Operated by John-Riley Harper. Dedicated to archiving photography from Utah's underground scenes, as well as other personal projects.

Winning the Special Olympics..
I remember a time when it seemed everyone's signature had a picture of a small retarded boy with a face full of glee breaking through the finish line. The text underneath said, "Arguing on the internet is like winning the special Olympics, even if you win, you're still retarded." Many people have thought this has been one of the more brilliant pieces that the internet has produced. Ironically, the statement is both an argument in itself, and one that has spread prevalently on the internet.

But when I got to thinking about it, I wondered what it would be like to switch the image's argument to something like: "Arguing on the internet is like winning the world Olympics, even if you win, you're still human." The point, of course, is that there isn't that much difference between being limited by a mental retardation and being limitation by our own bodies and minds. Joe Frank once said, "Your cat will never be able to read Plato, your dog will never understand mathematics; why do we think that we would be any less limited?" It's a sad but important perspective.

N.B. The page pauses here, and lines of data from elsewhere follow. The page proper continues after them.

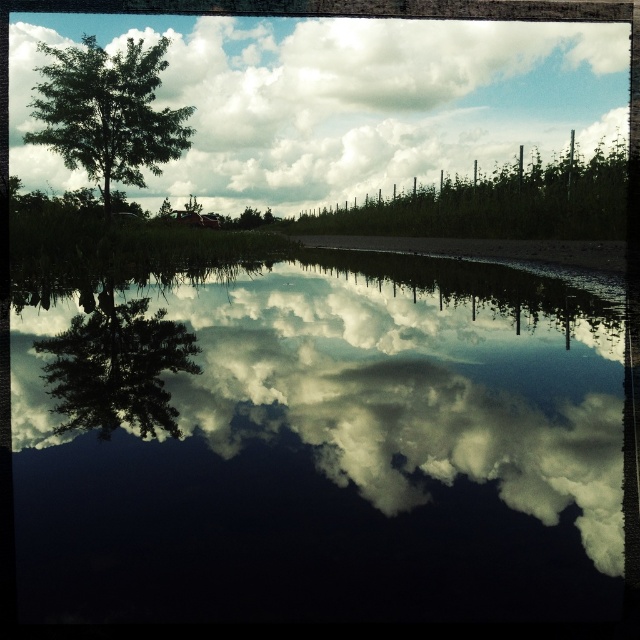
You are standing at the point with coordinates point (145, 417) and want to walk to the point with coordinates point (374, 228). Which direction should you move to reach your destination?

To reach point (374, 228) from point (145, 417), you should move towards the upper left direction since point (374, 228) is behind point (145, 417).

You are a photographer trying to capture the reflection of the cloudy sky at upper center in the water. Where should you position yourself to ensure the reflection is clearly visible in your shot?

The cloudy sky at upper center is located at point (340, 100), so you should position yourself directly in front of that point to capture its reflection in the water.

You are planning to place a small floating decoration on the water. Given the size of the glossy reflective water at center and the green leafy tree at left, which area would provide more space for the decoration?

The glossy reflective water at center has a larger size compared to the green leafy tree at left, so it would provide more space for the decoration.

So, we may be able to make small intellectual developments, but because our mental fluttering can only bring us slightly closer to a limit, what's important in life is not elevation, it's distinction. This is why the hierarchical social world is so important while human evolution is not. We strive for recognition about being a very tiny amount better in a tiny area than someone else. In this sense, there is no real difference in winning the special Olympics, an argument on the internet, or the world Olympics-- only the number people who take note of your superiority to other retards.